**Exercise directions**
Can you reproduce, word for word, everything from the start of the records down to the line containing "https://pmsarkariyojana.com/ न तो कोई", that line included?

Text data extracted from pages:
++++++++++

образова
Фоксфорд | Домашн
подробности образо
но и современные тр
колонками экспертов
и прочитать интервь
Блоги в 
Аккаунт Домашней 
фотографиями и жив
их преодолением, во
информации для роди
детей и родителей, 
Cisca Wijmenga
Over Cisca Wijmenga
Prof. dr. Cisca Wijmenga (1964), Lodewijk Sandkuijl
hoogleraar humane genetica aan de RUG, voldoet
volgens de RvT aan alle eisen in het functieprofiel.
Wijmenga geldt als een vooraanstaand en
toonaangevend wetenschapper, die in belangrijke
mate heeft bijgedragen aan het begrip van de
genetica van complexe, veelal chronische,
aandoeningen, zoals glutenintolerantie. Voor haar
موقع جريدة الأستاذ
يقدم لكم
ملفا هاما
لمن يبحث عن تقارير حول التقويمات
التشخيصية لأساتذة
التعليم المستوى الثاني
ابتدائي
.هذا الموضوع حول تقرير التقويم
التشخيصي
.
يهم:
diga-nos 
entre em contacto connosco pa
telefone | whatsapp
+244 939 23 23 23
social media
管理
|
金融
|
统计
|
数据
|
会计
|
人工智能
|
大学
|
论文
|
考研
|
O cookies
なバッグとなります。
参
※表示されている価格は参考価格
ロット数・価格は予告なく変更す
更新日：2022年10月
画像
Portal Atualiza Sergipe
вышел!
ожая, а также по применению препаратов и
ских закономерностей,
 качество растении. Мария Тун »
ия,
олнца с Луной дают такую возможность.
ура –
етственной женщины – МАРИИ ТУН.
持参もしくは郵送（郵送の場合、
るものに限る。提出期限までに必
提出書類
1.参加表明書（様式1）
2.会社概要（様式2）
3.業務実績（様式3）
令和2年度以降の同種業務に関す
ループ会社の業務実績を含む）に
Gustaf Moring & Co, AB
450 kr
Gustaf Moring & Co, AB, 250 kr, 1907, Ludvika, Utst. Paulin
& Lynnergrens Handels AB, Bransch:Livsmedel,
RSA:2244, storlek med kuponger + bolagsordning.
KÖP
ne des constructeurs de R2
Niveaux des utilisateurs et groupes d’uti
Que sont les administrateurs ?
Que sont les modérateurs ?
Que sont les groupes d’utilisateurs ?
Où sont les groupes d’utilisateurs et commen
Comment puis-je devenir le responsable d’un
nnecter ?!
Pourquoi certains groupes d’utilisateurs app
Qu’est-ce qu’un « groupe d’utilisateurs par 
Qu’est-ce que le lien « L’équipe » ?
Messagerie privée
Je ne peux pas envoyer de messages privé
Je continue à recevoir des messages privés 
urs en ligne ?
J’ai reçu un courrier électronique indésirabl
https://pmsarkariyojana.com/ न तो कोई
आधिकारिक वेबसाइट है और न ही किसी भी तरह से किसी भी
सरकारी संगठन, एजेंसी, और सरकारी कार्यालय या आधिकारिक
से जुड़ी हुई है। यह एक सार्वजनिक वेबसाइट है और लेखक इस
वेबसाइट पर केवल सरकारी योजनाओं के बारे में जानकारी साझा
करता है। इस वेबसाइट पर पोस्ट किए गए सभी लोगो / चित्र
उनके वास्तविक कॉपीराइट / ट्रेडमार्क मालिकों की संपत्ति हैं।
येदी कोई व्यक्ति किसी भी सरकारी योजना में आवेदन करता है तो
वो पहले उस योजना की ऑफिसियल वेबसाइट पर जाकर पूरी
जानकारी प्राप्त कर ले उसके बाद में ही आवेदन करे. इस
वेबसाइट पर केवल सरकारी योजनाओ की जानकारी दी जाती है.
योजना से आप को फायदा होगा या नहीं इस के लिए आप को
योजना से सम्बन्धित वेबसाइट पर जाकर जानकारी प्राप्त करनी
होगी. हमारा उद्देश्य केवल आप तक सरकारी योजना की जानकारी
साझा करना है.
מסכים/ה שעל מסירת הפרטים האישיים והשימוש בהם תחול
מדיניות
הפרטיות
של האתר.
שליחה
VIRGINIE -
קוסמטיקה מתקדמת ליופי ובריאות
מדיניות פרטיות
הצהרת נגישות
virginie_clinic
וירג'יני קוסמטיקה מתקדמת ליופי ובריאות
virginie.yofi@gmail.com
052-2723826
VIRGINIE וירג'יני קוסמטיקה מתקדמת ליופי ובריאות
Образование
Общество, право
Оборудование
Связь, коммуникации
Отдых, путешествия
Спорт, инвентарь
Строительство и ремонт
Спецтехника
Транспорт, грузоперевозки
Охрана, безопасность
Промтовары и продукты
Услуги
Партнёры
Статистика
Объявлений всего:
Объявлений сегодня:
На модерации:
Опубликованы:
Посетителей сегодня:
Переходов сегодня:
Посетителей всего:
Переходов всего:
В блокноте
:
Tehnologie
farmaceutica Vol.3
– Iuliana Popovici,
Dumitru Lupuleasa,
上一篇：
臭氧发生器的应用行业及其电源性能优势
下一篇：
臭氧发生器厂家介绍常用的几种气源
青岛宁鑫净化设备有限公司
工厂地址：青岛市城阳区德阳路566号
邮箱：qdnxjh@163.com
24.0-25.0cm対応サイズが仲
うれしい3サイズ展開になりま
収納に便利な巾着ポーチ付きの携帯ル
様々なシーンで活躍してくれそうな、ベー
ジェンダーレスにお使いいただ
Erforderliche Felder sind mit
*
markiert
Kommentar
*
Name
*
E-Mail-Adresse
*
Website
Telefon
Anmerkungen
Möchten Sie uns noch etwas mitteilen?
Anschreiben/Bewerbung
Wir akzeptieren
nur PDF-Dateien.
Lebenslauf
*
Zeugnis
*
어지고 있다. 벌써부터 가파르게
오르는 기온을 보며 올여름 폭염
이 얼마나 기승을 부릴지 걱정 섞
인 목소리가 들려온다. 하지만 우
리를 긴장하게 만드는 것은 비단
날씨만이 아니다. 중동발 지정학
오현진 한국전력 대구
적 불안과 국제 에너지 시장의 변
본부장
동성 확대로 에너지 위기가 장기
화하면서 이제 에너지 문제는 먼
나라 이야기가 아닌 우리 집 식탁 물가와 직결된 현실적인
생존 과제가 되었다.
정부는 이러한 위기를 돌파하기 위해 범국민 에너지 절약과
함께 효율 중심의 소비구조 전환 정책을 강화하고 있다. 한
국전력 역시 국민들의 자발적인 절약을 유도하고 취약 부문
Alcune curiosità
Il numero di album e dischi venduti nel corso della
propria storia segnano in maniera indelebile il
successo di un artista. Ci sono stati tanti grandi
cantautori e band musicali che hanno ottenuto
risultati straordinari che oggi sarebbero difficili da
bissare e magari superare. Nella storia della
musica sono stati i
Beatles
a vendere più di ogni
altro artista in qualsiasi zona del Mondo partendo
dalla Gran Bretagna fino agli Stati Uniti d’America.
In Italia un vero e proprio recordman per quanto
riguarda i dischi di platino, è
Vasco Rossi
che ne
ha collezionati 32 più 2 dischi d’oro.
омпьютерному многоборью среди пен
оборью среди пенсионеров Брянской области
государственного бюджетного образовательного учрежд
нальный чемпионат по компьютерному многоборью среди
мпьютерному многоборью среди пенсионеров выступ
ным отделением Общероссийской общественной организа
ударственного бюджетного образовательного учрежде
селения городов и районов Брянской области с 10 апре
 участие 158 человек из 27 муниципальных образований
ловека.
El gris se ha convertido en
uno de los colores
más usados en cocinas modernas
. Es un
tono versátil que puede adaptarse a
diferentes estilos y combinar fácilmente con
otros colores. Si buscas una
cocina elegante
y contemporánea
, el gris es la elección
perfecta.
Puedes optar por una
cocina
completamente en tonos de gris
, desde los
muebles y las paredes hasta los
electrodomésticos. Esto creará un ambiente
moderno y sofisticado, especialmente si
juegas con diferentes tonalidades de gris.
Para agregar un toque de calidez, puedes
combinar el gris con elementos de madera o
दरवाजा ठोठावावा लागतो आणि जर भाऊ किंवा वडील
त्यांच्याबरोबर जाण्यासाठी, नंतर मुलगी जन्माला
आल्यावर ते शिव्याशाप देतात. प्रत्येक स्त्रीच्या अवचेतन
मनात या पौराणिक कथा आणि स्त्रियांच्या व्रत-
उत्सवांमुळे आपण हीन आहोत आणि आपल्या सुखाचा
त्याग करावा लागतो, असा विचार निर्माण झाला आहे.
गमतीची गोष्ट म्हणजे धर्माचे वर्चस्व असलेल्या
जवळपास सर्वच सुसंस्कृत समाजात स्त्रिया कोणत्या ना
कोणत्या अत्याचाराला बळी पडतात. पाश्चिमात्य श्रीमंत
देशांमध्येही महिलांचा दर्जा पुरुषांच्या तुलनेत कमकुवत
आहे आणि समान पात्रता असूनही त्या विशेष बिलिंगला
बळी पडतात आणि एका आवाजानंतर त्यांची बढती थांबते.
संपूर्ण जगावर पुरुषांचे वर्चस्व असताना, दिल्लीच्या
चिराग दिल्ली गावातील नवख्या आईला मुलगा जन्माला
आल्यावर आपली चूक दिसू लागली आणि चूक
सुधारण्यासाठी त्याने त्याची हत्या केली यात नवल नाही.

++++++++++

**Task response**
образова
Фоксфорд | Домашн
подробности образо
но и современные тр
колонками экспертов
и прочитать интервь
Блоги в 
Аккаунт Домашней 
фотографиями и жив
их преодолением, во
информации для роди
детей и родителей, 
Cisca Wijmenga
Over Cisca Wijmenga
Prof. dr. Cisca Wijmenga (1964), Lodewijk Sandkuijl
hoogleraar humane genetica aan de RUG, voldoet
volgens de RvT aan alle eisen in het functieprofiel.
Wijmenga geldt als een vooraanstaand en
toonaangevend wetenschapper, die in belangrijke
mate heeft bijgedragen aan het begrip van de
genetica van complexe, veelal chronische,
aandoeningen, zoals glutenintolerantie. Voor haar
موقع جريدة الأستاذ
يقدم لكم
ملفا هاما
لمن يبحث عن تقارير حول التقويمات
التشخيصية لأساتذة
التعليم المستوى الثاني
ابتدائي
.هذا الموضوع حول تقرير التقويم
التشخيصي
.
يهم:
diga-nos 
entre em contacto connosco pa
telefone | whatsapp
+244 939 23 23 23
social media
管理
|
金融
|
统计
|
数据
|
会计
|
人工智能
|
大学
|
论文
|
考研
|
O cookies
なバッグとなります。
参
※表示されている価格は参考価格
ロット数・価格は予告なく変更す
更新日：2022年10月
画像
Portal Atualiza Sergipe
вышел!
ожая, а также по применению препаратов и
ских закономерностей,
 качество растении. Мария Тун »
ия,
олнца с Луной дают такую возможность.
ура –
етственной женщины – МАРИИ ТУН.
持参もしくは郵送（郵送の場合、
るものに限る。提出期限までに必
提出書類
1.参加表明書（様式1）
2.会社概要（様式2）
3.業務実績（様式3）
令和2年度以降の同種業務に関す
ループ会社の業務実績を含む）に
Gustaf Moring & Co, AB
450 kr
Gustaf Moring & Co, AB, 250 kr, 1907, Ludvika, Utst. Paulin
& Lynnergrens Handels AB, Bransch:Livsmedel,
RSA:2244, storlek med kuponger + bolagsordning.
KÖP
ne des constructeurs de R2
Niveaux des utilisateurs et groupes d’uti
Que sont les administrateurs ?
Que sont les modérateurs ?
Que sont les groupes d’utilisateurs ?
Où sont les groupes d’utilisateurs et commen
Comment puis-je devenir le responsable d’un
nnecter ?!
Pourquoi certains groupes d’utilisateurs app
Qu’est-ce qu’un « groupe d’utilisateurs par 
Qu’est-ce que le lien « L’équipe » ?
Messagerie privée
Je ne peux pas envoyer de messages privé
Je continue à recevoir des messages privés 
urs en ligne ?
J’ai reçu un courrier électronique indésirabl
https://pmsarkariyojana.com/ न तो कोई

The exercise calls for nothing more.